Ci sono donne che si avventurano in sfide all’apparenza così improbabili e che toccano situazioni e corde così profonde, che ti viene spontaneo chiamarle per nome: una di queste è Laura Peri, donna intelligente, determinata e dai modi semplici. La sua è una storia che parla di attaccamento al territorio e affetto per il nonno: si è rimboccata le maniche, ha lasciato un lavoro stabile e dal 2004, con dignità e preparazione, porta avanti la tradizione del nonno, recuperare i polli di Razza Valdarnese Bianca e altre specie locali, che rischiavano l’estinzione.

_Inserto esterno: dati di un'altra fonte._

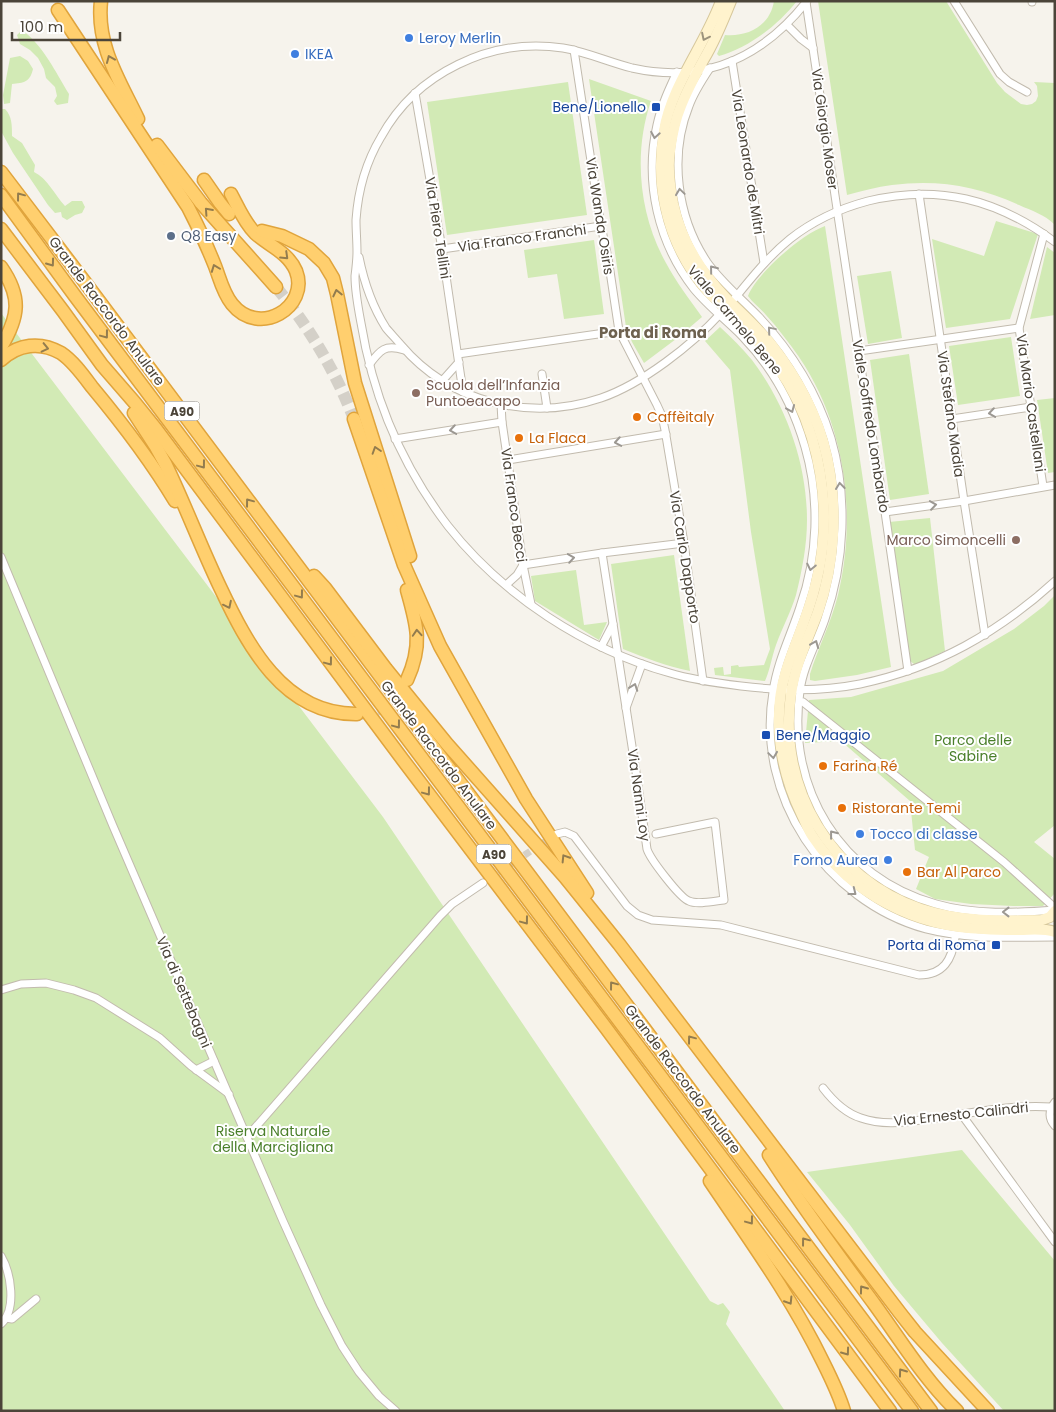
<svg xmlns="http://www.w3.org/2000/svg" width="1056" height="1412" font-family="Poppins,sans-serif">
<rect width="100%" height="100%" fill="#f6f3ec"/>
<g fill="#d2eab5">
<path d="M774,1H797C778,25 749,48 719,56L717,54L725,35C748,37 770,26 774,1Z"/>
<path d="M818,1H946L997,83L1005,92L1021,104L1027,105L1032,104L1036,101L1038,96L1037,86L1034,82L1055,83V225C1044,214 1032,211 1019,205C978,186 937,179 892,185C877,187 862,191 847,195Z"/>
<path d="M22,30C43,45 56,73 69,94L68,103L57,105L54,101L57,96L55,87L46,78L44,69L38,58L30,50L20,44L17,35Z"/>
<path d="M20,56L28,61L33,69C30,82 24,83 12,84L10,103L4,104L3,95L10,58Z"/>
<path d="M589,79L651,101C633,153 639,215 666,263C676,282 690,300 702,317L676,339L644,363L632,342L626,327Z"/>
<path d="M568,82L587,215L447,235L427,102Z"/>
<path d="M1,109H5C12,116 12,125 12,136L22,143L35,165L34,172C47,178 55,195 65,206L72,201H82L85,207L82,213L75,215L67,220L62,217L61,212L55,213L48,205L13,153L1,131Z"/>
<path d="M996,221L1038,234L1010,319L946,328L932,239L984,256Z"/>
<path d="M825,226L891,667L857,675L815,681L810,680V674C818,648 831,623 838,595C857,516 846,426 799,357C789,343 778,328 766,315C760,308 753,303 748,296C757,273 802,234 825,226Z"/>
<path d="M594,240L604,314L564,319L557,274L528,278L524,250Z"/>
<path d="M1047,247L1055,253V315L1030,319Z"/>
<path d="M891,271L902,338L868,344L857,276Z"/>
<path d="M1,313L383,817L710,1301L718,1305L723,1303L730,1312L726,1324L785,1411H1Z"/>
<path d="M720,327C731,337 742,348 752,360C786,405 807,463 807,520C807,545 802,571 796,595C791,612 782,628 776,645C772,656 770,670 765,681L715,675L714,668L723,667L724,675L731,674V666L738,665L739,667L764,665L770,649L751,532L730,370L705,341Z"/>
<path d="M1011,337L1020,396L958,405L949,346Z"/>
<path d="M909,354L929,494L890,500L870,360Z"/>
<path d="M1055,398V472L1048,473L1037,400Z"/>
<path d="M930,518L945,651L917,664H914L909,660L889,522Z"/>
<path d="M674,555L690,671C666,666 645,658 623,649L611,564Z"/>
<path d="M576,570L584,625L607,622L599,640L535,601L531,576Z"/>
<path d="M1055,595V825L1034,842L1055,859V893L1043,906H1013L971,904L935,899L916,889L929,857L915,850L910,801L841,741L805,743L809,700L851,697L943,671L1014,629L1044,606Z"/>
<path d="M962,1150L1055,1261V1411H1004L942,1343L894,1286L850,1225L807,1172Z"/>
</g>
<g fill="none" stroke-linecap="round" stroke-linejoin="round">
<path stroke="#d4d0c8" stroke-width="7" stroke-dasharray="7 3.5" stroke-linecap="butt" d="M489,878L554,836"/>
<g stroke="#d4d0c8" stroke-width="12" stroke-dasharray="12 6" stroke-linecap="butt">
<path d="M276,287C309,327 335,370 354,419"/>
<path d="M359,714C378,712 392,704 403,689"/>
</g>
<g stroke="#c2bbae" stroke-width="9">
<g id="street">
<path d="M807,1C762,58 704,84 632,68C608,62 587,52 563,48C491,37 416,73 381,137C366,162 358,191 356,220C356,231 357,241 357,252C357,260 356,268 355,276C355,292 358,307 361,323C373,397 402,466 448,526C503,596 585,649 670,673C693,680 717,683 741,686C781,691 820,692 860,684C936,668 998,633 1055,581"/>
<path d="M954,1L1000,74L1009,82L1027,92"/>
<path d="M806,2L860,362L885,512L908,671"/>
<path d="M1032,2V1"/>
<path d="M787,25L801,39L813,48"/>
<path d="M574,50L601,226L608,258L619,331L657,405L662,416L665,430L684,543L703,681"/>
<path d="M732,61L764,263"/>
<path d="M710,68C702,80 694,92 689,106C669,156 677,217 707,262C722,283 742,299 759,317C791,351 817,393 831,438C848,496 845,562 825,619C817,643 803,666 800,691C786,788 841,878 936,904C974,915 1016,913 1055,910"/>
<path d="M677,72C669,89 661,106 657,125C644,182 658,243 694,289C708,306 726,320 742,336C772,367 793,405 805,447C820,499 818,556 800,607C791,635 777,662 773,692C755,796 825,901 926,929C969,940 1012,937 1055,937"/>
<path d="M415,93L442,249L463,392"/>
<path d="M919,194L964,501L985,635"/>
<path d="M442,249L601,226"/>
<path d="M359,257C364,282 372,306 386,328C391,334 396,339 401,345C450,403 530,422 601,398C642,384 692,345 721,313"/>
<path d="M735,298C752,277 769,256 790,239C814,220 838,209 868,201C938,184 997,199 1055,242"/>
<path d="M859,351L1019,328"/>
<path d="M458,354L619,331"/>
<path d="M369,365C380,350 385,344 404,350"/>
<path d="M542,374L547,408"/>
<path d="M442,381L459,362"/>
<path d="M501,404L502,422L523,565L531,604"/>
<path d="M952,419L1031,407"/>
<path d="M395,439L502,422"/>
<path d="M508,460L666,434"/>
<path d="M1043,486L1019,328L1044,234"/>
<path d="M885,512L964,501L1055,485"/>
<path d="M602,553L636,772L647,849C650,859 680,898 689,901C697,905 715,901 724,900L715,822L656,834"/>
<path d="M1,557L113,826L283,1221L321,1305L342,1346L359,1372L379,1396L396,1411"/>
<path d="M523,565L602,553L684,543"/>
<path d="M506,585L517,575L523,565"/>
<path d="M601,647L613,624"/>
<path d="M803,702L1004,862L1055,908"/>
<path d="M626,708L642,664"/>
<path d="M557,834L565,832L574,836L627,906L638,915L652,920L721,925L919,975C944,975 952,959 955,938"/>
<path d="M1,990L21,984L46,983L74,990L96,998L160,1038L191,1066L229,1094"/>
<path d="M196,1070L214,1061"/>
<path d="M823,1088C833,1101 845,1113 861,1118C884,1126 906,1122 929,1119C969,1114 1010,1104 1051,1107"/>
<path d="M1055,1102C1049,1110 1048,1118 1055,1126"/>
<path d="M962,1115L1055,1242"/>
<path d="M247,1137L440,916L452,904L483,883"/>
<path d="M1,1256C11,1273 17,1309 1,1324"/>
<path d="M6,1318L12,1319L36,1299"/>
</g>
</g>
<g stroke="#d6c79b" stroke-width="12">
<g id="secondary">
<path d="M721,1C705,45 671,86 664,131C654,189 669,247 708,292C719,303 731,313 742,325C755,337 766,351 777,366C808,409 823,463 824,517C824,553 817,587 804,621C798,638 791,654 786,671C771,719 781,772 802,815C806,823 808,830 813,837C851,894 915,927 984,929C996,930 1008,930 1019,930C1031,930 1043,928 1055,932"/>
<path d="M731,1C723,21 715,41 704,59C696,74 687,90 681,106C675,120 672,136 670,151C667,167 670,187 673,203C681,240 700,271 726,298C741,313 757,327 771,344C797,377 818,415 827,457C838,508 835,563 818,612C808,639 795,665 791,694C777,788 831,878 921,909C960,922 1001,921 1042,920L1050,917L1055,911"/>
</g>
</g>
<g stroke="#e0a43c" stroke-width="15">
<g id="highway">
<path d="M101,1C96,46 120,81 138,119"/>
<path d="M58,10L188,207C198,226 207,246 215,266C220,279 223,293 232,304C259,338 310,307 296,271C288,252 269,246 255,233C244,222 238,207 231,194"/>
<path d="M157,145L201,203L276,287"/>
<path d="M1,172L84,281L931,1411"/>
<path d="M204,180L220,203L229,214"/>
<path d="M1,195L75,296L912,1411"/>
<path d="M1,229L63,311L102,365L135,403L156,429L403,760L606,1028L890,1411"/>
<path d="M262,231L282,236L309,249L324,263L333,278L337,294L355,383L410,556"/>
<path d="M1,267C22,297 19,317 1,347"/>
<path d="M1,360C18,344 40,341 61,353C73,361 83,375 92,387C122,423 151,461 175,501"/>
<path d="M134,413L156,447L166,465C185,505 201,547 220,587C247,644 283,715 357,714"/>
<path d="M354,419L404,565L440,646L526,799L587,893"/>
<path d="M314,576L325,588L386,669L447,744L565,877L619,944L900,1313L915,1332L988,1411"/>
<path d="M407,590C417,625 423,645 407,680"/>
<path d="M769,1155C802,1207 839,1256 875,1305C901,1341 925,1380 957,1411"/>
<path d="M710,1181C749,1239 792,1298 823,1362C831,1378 839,1394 844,1411"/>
</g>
</g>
<use href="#street" stroke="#fff" stroke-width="7"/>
<use href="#secondary" stroke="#fff3cd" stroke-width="10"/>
<use href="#highway" stroke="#ffcf6e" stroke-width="12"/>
</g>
<defs><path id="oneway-chevron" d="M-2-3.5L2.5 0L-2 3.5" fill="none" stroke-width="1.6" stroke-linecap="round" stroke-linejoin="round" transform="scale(1.25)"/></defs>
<use stroke="#9c937c" href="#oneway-chevron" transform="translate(705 37) rotate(116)"/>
<g stroke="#937c4e">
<use href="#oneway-chevron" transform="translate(110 59) rotate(-113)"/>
<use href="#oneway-chevron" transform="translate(20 196) rotate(-127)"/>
<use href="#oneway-chevron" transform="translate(208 211) rotate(-132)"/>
<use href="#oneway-chevron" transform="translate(285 256) rotate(44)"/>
<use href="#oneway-chevron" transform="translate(51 263) rotate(54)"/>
<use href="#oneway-chevron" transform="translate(215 268) rotate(-111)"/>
<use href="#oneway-chevron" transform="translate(337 293) rotate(-103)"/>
<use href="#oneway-chevron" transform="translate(105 335) rotate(53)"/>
<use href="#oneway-chevron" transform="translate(45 348) rotate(13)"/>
<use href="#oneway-chevron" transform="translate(376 450) rotate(-108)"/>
<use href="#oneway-chevron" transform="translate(202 465) rotate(53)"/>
<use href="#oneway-chevron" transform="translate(249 502) rotate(-127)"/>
<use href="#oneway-chevron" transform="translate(300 595) rotate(53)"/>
<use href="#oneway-chevron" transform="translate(228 605) rotate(64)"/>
<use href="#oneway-chevron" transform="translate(417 633) rotate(-94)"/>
<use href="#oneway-chevron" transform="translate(329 662) rotate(53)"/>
<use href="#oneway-chevron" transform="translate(397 725) rotate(53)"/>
<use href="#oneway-chevron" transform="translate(427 792) rotate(53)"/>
<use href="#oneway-chevron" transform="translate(565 858) rotate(-122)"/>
<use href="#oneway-chevron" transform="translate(525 921) rotate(53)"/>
<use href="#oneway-chevron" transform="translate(613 985) rotate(-127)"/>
<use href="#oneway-chevron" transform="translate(691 1039) rotate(-127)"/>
<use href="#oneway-chevron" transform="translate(750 1221) rotate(53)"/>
<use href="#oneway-chevron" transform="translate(805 1241) rotate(-127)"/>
<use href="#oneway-chevron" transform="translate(863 1289) rotate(-126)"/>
<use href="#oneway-chevron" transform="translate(789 1301) rotate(58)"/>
<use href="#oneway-chevron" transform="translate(846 1352) rotate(54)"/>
<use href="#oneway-chevron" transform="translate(902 1372) rotate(-126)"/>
</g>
<g stroke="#9c9892">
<use href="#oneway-chevron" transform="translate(655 135) rotate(100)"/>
<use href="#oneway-chevron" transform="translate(680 192) rotate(-98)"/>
<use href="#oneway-chevron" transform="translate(713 269) rotate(-129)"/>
<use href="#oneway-chevron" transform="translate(771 330) rotate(-130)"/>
<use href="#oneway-chevron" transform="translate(791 409) rotate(67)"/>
<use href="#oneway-chevron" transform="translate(992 413) rotate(172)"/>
<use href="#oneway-chevron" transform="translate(453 430) rotate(171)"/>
<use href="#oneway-chevron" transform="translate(618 442) rotate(170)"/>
<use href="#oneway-chevron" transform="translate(840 486) rotate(-97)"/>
<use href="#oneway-chevron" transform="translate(933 505) rotate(-8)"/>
<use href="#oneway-chevron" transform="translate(571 558) rotate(-9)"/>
<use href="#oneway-chevron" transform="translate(811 567) rotate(102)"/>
<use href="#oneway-chevron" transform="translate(815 644) rotate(-68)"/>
<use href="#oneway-chevron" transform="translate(634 687) rotate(-70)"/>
<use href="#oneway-chevron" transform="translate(773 755) rotate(82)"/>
<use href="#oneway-chevron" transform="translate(833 834) rotate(-128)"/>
<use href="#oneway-chevron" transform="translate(853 892) rotate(38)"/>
<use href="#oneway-chevron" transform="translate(1006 912) rotate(-180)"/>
</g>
<g fill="#3f7fe0" stroke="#fff" stroke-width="2">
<circle cx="409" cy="38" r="5"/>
<circle cx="295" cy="54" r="5"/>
<circle cx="860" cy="834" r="5"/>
<circle cx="888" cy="860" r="5"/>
</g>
<g fill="#1a4fb4" stroke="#fff" stroke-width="2">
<rect x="651" y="102" width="10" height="10" rx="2.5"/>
<rect x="761" y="730" width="10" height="10" rx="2.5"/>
<rect x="991" y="940" width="10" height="10" rx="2.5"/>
</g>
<circle fill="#5c6f8a" stroke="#fff" stroke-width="2" cx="171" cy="236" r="5"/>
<g fill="#8d6e63" stroke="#fff" stroke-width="2">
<circle cx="416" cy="393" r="5"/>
<circle cx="1016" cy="540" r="5"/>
</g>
<g fill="#e8710a" stroke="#fff" stroke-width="2">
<circle cx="637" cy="417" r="5"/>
<circle cx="519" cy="438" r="5"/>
<circle cx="823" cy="766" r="5"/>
<circle cx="842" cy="808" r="5"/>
<circle cx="907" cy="872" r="5"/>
</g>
<g text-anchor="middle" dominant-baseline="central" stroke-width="4" stroke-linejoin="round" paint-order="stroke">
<g fill="#fff" stroke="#817c74" stroke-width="1">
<rect x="164.5" y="401.5" width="35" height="19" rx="4"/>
<rect x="476.5" y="844.5" width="35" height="19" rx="4"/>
</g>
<g font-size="12" font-weight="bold" fill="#4b4439">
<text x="182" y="411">A90</text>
<text x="494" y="854">A90</text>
</g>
<g font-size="14" fill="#366cbe" stroke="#fff" text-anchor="start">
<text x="419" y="38">Leroy Merlin</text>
<text x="305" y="54">IKEA</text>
<text x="870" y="834">Tocco di classe</text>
<text x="878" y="860" text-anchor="end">Forno Aurea</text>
</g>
<g font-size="14" fill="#164399" stroke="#fff" text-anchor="end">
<text x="646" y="107">Bene/Lionello</text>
<text x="776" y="735" text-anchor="start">Bene/Maggio</text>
<text x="986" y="945">Porta di Roma</text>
</g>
<g font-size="14" fill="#4b4439" stroke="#fff">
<text transform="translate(825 129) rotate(82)">Via Giorgio Moser</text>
<text transform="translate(748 162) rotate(81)">Via Leonardo de Mitri</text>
<text transform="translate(600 216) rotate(81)">Via Wanda Osiris</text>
<text transform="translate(438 228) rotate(81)">Via Piero Tellini</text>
<text transform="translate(522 238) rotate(-8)">Via Franco Franchi</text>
<text transform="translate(107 311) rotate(53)">Grande Raccordo Anulare</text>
<text transform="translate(735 320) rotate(50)">Viale Carmelo Bene</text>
<text transform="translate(1031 403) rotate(82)">Via Mario Castellani</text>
<text transform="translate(951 414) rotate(82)">Via Stefano Madia</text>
<text transform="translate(871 426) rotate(81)">Viale Goffredo Lombardo</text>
<text transform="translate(514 505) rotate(82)">Via Franco Becci</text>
<text transform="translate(685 557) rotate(81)">Via Carlo Dapporto</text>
<text transform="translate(439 755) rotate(53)">Grande Raccordo Anulare</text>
<text transform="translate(639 795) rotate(82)">Via Nanni Loy</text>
<text transform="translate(184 992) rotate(67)">Via di Settebagni</text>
<text transform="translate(683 1079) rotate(53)">Grande Raccordo Anulare</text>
<text transform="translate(961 1114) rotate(-6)">Via Ernesto Calindri</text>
</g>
<g font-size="14" fill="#4e5e75" stroke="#fff" text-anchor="start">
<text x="181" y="236">Q8 Easy</text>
</g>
<g font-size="14" fill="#785e54" stroke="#fff" text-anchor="start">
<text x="426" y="385">Scuola dell’Infanzia<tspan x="426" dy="16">Puntoeacapo</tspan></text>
<text x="1006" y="540" text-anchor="end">Marco Simoncelli</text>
</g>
<g font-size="14" fill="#c56008" stroke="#fff" text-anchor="start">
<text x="647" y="417">Caffèitaly</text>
<text x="529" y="438">La Flaca</text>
<text x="833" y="766">Farina Ré</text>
<text x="852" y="808">Ristorante Temi</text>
<text x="917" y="872">Bar Al Parco</text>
</g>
<g font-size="14" fill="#4a7f2a" stroke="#fff">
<text x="973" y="740">Parco delle<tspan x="973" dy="16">Sabine</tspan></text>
<text x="273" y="1131">Riserva Naturale<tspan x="273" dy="16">della Marcigliana</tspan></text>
</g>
<g font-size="15" font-weight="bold" fill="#6e6250" stroke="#fff">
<text x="653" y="332">Porta di Roma</text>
</g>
</g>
<rect width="1056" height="1412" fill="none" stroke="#4b4439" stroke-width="5"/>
<path d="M12 32v8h108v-8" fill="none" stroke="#4b4439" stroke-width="2.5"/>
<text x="20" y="32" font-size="15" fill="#4b4439" stroke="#ffffff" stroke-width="4" paint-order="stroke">100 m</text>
</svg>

Siamo in Toscana, nei boschi sopra Montevarchi (AR), in quella parte di Valdarno che si va a fondere con il Chianti, dove rispetto per la natura e silenzio regnano sovrani e offrono speranza a chi pensava che quel sogno fosse destinato a morire.  Qui, polli, faraone, anatre e galline vivono in simbiosi con l’ambiente. Non ci sono gabbie, ma grandi recinti volanti nel bosco, che sono spostati quando i volatili hanno finito di alimentarsi con ciò che trovano nel terreno, oltre alle granaglie selezionate dall’allevatrice. I pennuti stanno tutto il giorno all’ombra di olivi e querce, scorrazzando all’aria aperta fino al tramonto, quando Laura fa personalmente il giro di ogni recinto e li mette a letto nelle casine di legno.

Un lavoro di sacrificio in cui non ci sono vacanze: qui è la natura che detta le regole e i tempi. Laura Peri, nel suo terreno di Picille, pensa proprio a tutto: dalla riproduzione, all’incubazione, accrescimento, alimentazione, macellazione fino alla commercializzazione. È questa sua  serietà e meticolosità, che le hanno fatto conquistare le cucine di importanti ristoranti gourmet in tutta la Penisola.

Le razze a rischio estinzione

Ogni volatile allevato è diverso dall’altro e per ognuno sono rispettati particolari tempi di crescita e regimi alimentari: il Pollo Valdarnese Bianca è una razza molto rustica e dalla crescita lenta, che mantiene però un sapore genuino; il Pollo del Valdarno dal piumaggio nero, il vero re del pollaio; l’Anatra Muta, allevata esclusivamente nell’oliveta; la Faraona grigia comune allevata nel bosco, dal lento accrescimento, che ne esalta in pieno le sue carni pregiate. Infine sua maestà il Piccione, tanto amato dagli chef stellati e non solo, che ha saputo varcare i confini regionali, conquistando i palati più scettici, allevato e selezionato seguendo un apposito disciplinare curato personalmente dalla Peri in un’azienda attigua.

Altro punte forte dell’azienda è la Fattoria Didattica: si organizzano visite guidate all’aperto con spiegazioni sui cicli biologici delle piante arboree in base ai percorsi scelti, sul benessere animale e rispetto delle norme sanitarie, sull’importanza di una sana e corretta alimentazione, il rispetto dell’ambiente e l’importanza del lavoro agricolo. È possibile prenotare le visite oppure ordinare i prodotti di Laura pronti per essere cucinati a casa visitando il suo sito.